(TASK REQUIREMENTS) Reproduce every entry below word for word, keeping each line and its spacing unchanged.

*** PROVIDED RECORDS Section Begins ***

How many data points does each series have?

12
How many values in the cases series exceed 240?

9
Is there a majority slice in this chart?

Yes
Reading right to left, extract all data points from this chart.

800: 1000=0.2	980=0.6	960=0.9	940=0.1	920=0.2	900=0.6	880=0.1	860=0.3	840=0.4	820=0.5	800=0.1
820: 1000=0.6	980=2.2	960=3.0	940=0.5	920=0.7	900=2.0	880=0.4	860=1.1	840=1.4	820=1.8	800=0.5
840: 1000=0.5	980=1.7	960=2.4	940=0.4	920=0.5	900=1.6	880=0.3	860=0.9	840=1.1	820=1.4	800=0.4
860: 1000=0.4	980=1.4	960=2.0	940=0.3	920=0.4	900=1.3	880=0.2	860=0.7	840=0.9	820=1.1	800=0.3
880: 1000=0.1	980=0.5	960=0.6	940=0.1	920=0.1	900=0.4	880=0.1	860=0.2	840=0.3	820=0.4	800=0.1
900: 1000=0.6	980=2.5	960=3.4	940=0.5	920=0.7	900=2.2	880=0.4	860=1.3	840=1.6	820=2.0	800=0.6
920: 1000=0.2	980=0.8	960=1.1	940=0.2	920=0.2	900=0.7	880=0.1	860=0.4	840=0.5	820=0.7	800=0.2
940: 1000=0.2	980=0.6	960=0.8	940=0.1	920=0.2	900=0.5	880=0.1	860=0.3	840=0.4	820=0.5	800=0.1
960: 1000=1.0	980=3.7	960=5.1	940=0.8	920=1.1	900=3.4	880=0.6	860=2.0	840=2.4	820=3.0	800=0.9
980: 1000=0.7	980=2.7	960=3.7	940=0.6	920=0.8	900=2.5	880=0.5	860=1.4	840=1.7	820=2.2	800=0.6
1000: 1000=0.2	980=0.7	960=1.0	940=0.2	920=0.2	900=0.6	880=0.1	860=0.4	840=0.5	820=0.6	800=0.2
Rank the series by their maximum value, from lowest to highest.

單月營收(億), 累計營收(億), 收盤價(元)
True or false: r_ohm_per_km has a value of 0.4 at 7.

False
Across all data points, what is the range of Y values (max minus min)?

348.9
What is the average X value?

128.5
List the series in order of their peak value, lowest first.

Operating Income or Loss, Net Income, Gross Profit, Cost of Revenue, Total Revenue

*** PROVIDED RECORDS Section Ends ***

(EXERCISE SOLUTION)
How many data points does each series have?

12
How many values in the cases series exceed 240?

9
Is there a majority slice in this chart?

Yes
Reading right to left, extract all data points from this chart.

800: 1000=0.2	980=0.6	960=0.9	940=0.1	920=0.2	900=0.6	880=0.1	860=0.3	840=0.4	820=0.5	800=0.1
820: 1000=0.6	980=2.2	960=3.0	940=0.5	920=0.7	900=2.0	880=0.4	860=1.1	840=1.4	820=1.8	800=0.5
840: 1000=0.5	980=1.7	960=2.4	940=0.4	920=0.5	900=1.6	880=0.3	860=0.9	840=1.1	820=1.4	800=0.4
860: 1000=0.4	980=1.4	960=2.0	940=0.3	920=0.4	900=1.3	880=0.2	860=0.7	840=0.9	820=1.1	800=0.3
880: 1000=0.1	980=0.5	960=0.6	940=0.1	920=0.1	900=0.4	880=0.1	860=0.2	840=0.3	820=0.4	800=0.1
900: 1000=0.6	980=2.5	960=3.4	940=0.5	920=0.7	900=2.2	880=0.4	860=1.3	840=1.6	820=2.0	800=0.6
920: 1000=0.2	980=0.8	960=1.1	940=0.2	920=0.2	900=0.7	880=0.1	860=0.4	840=0.5	820=0.7	800=0.2
940: 1000=0.2	980=0.6	960=0.8	940=0.1	920=0.2	900=0.5	880=0.1	860=0.3	840=0.4	820=0.5	800=0.1
960: 1000=1.0	980=3.7	960=5.1	940=0.8	920=1.1	900=3.4	880=0.6	860=2.0	840=2.4	820=3.0	800=0.9
980: 1000=0.7	980=2.7	960=3.7	940=0.6	920=0.8	900=2.5	880=0.5	860=1.4	840=1.7	820=2.2	800=0.6
1000: 1000=0.2	980=0.7	960=1.0	940=0.2	920=0.2	900=0.6	880=0.1	860=0.4	840=0.5	820=0.6	800=0.2
Rank the series by their maximum value, from lowest to highest.

單月營收(億), 累計營收(億), 收盤價(元)
True or false: r_ohm_per_km has a value of 0.4 at 7.

False
Across all data points, what is the range of Y values (max minus min)?

348.9
What is the average X value?

128.5
List the series in order of their peak value, lowest first.

Operating Income or Loss, Net Income, Gross Profit, Cost of Revenue, Total Revenue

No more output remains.